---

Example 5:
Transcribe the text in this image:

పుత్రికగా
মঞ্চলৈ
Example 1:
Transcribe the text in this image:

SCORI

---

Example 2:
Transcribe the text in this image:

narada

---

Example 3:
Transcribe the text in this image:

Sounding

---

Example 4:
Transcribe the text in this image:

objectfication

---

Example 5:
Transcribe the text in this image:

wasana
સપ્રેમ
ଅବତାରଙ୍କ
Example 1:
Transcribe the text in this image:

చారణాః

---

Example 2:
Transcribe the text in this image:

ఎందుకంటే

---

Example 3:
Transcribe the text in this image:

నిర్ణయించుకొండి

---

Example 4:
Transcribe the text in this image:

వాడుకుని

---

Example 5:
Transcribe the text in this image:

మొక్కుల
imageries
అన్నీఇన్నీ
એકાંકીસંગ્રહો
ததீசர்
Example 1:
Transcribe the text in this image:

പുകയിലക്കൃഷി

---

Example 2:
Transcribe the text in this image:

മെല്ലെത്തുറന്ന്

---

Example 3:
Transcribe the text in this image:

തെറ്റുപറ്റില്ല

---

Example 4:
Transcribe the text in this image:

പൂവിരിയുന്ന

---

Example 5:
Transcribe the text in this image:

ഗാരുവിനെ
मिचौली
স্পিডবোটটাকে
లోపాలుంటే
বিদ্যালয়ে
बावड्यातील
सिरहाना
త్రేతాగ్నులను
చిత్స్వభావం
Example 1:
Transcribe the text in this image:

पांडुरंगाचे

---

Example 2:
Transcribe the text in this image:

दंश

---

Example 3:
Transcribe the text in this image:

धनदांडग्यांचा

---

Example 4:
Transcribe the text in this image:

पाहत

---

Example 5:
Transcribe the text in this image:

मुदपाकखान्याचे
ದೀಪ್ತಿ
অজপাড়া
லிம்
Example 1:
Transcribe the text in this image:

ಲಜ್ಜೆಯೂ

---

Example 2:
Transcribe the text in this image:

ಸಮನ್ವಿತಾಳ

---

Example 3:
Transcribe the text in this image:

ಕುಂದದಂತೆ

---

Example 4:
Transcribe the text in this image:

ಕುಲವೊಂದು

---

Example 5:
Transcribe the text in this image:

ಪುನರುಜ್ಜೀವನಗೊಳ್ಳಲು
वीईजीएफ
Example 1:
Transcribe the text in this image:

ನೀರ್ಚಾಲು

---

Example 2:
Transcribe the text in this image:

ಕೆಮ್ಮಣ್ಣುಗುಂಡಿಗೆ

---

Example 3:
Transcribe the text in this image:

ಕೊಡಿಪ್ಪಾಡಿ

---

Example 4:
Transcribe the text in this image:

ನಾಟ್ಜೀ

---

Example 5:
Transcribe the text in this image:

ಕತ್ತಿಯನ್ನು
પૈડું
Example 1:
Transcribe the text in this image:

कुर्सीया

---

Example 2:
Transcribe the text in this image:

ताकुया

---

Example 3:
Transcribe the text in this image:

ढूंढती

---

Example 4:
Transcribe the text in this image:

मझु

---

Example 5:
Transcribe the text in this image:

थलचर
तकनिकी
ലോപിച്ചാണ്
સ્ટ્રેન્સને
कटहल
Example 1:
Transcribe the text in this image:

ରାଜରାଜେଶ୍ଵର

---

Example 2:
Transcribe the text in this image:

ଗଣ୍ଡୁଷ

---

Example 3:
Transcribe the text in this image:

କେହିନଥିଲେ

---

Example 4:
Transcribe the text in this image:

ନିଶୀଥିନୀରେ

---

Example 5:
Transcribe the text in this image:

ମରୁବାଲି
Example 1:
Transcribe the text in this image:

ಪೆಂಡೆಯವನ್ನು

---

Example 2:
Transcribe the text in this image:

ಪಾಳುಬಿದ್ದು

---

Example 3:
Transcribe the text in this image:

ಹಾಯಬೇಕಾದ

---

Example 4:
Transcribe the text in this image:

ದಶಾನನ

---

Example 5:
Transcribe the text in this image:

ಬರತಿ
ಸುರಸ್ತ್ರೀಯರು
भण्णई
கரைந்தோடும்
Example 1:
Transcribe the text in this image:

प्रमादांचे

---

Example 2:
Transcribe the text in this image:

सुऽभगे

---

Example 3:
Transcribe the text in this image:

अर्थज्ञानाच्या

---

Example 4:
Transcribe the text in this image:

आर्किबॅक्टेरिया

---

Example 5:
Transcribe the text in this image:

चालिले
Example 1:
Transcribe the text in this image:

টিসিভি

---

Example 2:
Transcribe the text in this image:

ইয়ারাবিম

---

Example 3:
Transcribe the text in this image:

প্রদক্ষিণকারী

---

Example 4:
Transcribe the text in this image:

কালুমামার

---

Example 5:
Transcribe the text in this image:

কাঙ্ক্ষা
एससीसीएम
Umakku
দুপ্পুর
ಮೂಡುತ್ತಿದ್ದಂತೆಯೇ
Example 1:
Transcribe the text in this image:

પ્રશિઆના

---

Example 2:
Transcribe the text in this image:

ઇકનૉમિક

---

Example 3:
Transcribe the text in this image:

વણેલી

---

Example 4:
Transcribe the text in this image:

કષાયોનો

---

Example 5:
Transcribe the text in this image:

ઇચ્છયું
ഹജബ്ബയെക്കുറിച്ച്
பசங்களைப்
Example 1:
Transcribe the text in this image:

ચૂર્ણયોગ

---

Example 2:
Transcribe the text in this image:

──────

Prompt >> What is needed here is an exact copy of all the entries.

Answer section >>
---

Example 5:
Transcribe the text in this image:

పుత్రికగా
মঞ্চলৈ
Example 1:
Transcribe the text in this image:

SCORI

---

Example 2:
Transcribe the text in this image:

narada

---

Example 3:
Transcribe the text in this image:

Sounding

---

Example 4:
Transcribe the text in this image:

objectfication

---

Example 5:
Transcribe the text in this image:

wasana
સપ્રેમ
ଅବତାରଙ୍କ
Example 1:
Transcribe the text in this image:

చారణాః

---

Example 2:
Transcribe the text in this image:

ఎందుకంటే

---

Example 3:
Transcribe the text in this image:

నిర్ణయించుకొండి

---

Example 4:
Transcribe the text in this image:

వాడుకుని

---

Example 5:
Transcribe the text in this image:

మొక్కుల
imageries
అన్నీఇన్నీ
એકાંકીસંગ્રહો
ததீசர்
Example 1:
Transcribe the text in this image:

പുകയിലക്കൃഷി

---

Example 2:
Transcribe the text in this image:

മെല്ലെത്തുറന്ന്

---

Example 3:
Transcribe the text in this image:

തെറ്റുപറ്റില്ല

---

Example 4:
Transcribe the text in this image:

പൂവിരിയുന്ന

---

Example 5:
Transcribe the text in this image:

ഗാരുവിനെ
मिचौली
স্পিডবোটটাকে
లోపాలుంటే
বিদ্যালয়ে
बावड्यातील
सिरहाना
త్రేతాగ్నులను
చిత్స్వభావం
Example 1:
Transcribe the text in this image:

पांडुरंगाचे

---

Example 2:
Transcribe the text in this image:

दंश

---

Example 3:
Transcribe the text in this image:

धनदांडग्यांचा

---

Example 4:
Transcribe the text in this image:

पाहत

---

Example 5:
Transcribe the text in this image:

मुदपाकखान्याचे
ದೀಪ್ತಿ
অজপাড়া
லிம்
Example 1:
Transcribe the text in this image:

ಲಜ್ಜೆಯೂ

---

Example 2:
Transcribe the text in this image:

ಸಮನ್ವಿತಾಳ

---

Example 3:
Transcribe the text in this image:

ಕುಂದದಂತೆ

---

Example 4:
Transcribe the text in this image:

ಕುಲವೊಂದು

---

Example 5:
Transcribe the text in this image:

ಪುನರುಜ್ಜೀವನಗೊಳ್ಳಲು
वीईजीएफ
Example 1:
Transcribe the text in this image:

ನೀರ್ಚಾಲು

---

Example 2:
Transcribe the text in this image:

ಕೆಮ್ಮಣ್ಣುಗುಂಡಿಗೆ

---

Example 3:
Transcribe the text in this image:

ಕೊಡಿಪ್ಪಾಡಿ

---

Example 4:
Transcribe the text in this image:

ನಾಟ್ಜೀ

---

Example 5:
Transcribe the text in this image:

ಕತ್ತಿಯನ್ನು
પૈડું
Example 1:
Transcribe the text in this image:

कुर्सीया

---

Example 2:
Transcribe the text in this image:

ताकुया

---

Example 3:
Transcribe the text in this image:

ढूंढती

---

Example 4:
Transcribe the text in this image:

मझु

---

Example 5:
Transcribe the text in this image:

थलचर
तकनिकी
ലോപിച്ചാണ്
સ્ટ્રેન્સને
कटहल
Example 1:
Transcribe the text in this image:

ରାଜରାଜେଶ୍ଵର

---

Example 2:
Transcribe the text in this image:

ଗଣ୍ଡୁଷ

---

Example 3:
Transcribe the text in this image:

କେହିନଥିଲେ

---

Example 4:
Transcribe the text in this image:

ନିଶୀଥିନୀରେ

---

Example 5:
Transcribe the text in this image:

ମରୁବାଲି
Example 1:
Transcribe the text in this image:

ಪೆಂಡೆಯವನ್ನು

---

Example 2:
Transcribe the text in this image:

ಪಾಳುಬಿದ್ದು

---

Example 3:
Transcribe the text in this image:

ಹಾಯಬೇಕಾದ

---

Example 4:
Transcribe the text in this image:

ದಶಾನನ

---

Example 5:
Transcribe the text in this image:

ಬರತಿ
ಸುರಸ್ತ್ರೀಯರು
भण्णई
கரைந்தோடும்
Example 1:
Transcribe the text in this image:

प्रमादांचे

---

Example 2:
Transcribe the text in this image:

सुऽभगे

---

Example 3:
Transcribe the text in this image:

अर्थज्ञानाच्या

---

Example 4:
Transcribe the text in this image:

आर्किबॅक्टेरिया

---

Example 5:
Transcribe the text in this image:

चालिले
Example 1:
Transcribe the text in this image:

টিসিভি

---

Example 2:
Transcribe the text in this image:

ইয়ারাবিম

---

Example 3:
Transcribe the text in this image:

প্রদক্ষিণকারী

---

Example 4:
Transcribe the text in this image:

কালুমামার

---

Example 5:
Transcribe the text in this image:

কাঙ্ক্ষা
एससीसीएम
Umakku
দুপ্পুর
ಮೂಡುತ್ತಿದ್ದಂತೆಯೇ
Example 1:
Transcribe the text in this image:

પ્રશિઆના

---

Example 2:
Transcribe the text in this image:

ઇકનૉમિક

---

Example 3:
Transcribe the text in this image:

વણેલી

---

Example 4:
Transcribe the text in this image:

કષાયોનો

---

Example 5:
Transcribe the text in this image:

ઇચ્છયું
ഹജബ്ബയെക്കുറിച്ച്
பசங்களைப்
Example 1:
Transcribe the text in this image:

ચૂર્ણયોગ

---

Example 2:
Transcribe the text in this image:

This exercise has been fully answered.